Amarin may look to a fairly recent case in which a pharmaceutical sales representative’s conviction was overturned because the information he shared was not false or misleading. As a matter of fact, Amarin’s attorney ascertains precisely that, that the clinical trial data is truthful and not misleading. The U.S. Department of Justice and State attorney generals have increasingly used the Federal False Claims Act as an enforcement mechanism against health care fraud. The government believes that by promoting off-label uses, the manufacturers caused pharmacies to falsely claim Medicaid payment for drugs in ways unapproved by the FDA. Amarin is at risk for violating the FCA if they proceed in sharing the data directly to the doctors.

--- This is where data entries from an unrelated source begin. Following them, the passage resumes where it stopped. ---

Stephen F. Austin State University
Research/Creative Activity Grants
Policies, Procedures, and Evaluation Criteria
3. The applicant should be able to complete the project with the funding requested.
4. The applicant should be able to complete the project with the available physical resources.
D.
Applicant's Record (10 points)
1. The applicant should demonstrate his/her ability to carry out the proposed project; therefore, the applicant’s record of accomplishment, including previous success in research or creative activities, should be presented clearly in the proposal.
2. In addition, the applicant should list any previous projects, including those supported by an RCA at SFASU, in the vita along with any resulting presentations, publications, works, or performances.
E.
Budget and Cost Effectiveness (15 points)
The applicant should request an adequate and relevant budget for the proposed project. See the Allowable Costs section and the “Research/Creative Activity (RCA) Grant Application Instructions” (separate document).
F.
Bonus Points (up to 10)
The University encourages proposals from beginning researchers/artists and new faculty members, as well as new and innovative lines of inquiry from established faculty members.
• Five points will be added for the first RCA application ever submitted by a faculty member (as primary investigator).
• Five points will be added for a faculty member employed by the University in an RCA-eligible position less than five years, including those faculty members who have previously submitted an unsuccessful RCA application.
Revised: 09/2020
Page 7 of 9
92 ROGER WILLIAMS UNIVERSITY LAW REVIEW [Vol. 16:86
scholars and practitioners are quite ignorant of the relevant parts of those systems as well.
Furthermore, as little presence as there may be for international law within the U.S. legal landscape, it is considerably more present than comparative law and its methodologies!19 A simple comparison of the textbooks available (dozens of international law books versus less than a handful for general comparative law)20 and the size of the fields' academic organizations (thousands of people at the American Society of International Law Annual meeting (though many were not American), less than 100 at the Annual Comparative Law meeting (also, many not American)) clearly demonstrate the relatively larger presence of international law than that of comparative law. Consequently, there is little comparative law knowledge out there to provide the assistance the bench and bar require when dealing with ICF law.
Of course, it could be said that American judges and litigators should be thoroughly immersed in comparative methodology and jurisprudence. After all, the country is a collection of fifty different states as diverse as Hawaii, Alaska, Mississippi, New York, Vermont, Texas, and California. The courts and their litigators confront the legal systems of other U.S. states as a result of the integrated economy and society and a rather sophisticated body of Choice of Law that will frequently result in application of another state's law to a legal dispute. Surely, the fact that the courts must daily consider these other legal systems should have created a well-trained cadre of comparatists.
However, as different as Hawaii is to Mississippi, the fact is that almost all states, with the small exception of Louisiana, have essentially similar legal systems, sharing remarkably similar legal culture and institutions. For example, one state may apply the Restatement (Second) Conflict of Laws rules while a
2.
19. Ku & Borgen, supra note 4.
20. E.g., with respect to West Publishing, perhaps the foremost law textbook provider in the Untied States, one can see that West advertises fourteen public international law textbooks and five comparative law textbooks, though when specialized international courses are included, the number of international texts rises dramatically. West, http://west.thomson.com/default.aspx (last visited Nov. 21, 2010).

Drugs have and continue to save countless lives. The FDA has the duty, through a rigorous preapproval process, to ensure drugs are safe and effective before they are on the market. However, it is the stance of Amarin, that since off-label usage is already so commonplace by physicians and legal, providing more information, rather than less, is safest for the patient to promote overall health and more informed decision-making by physicians.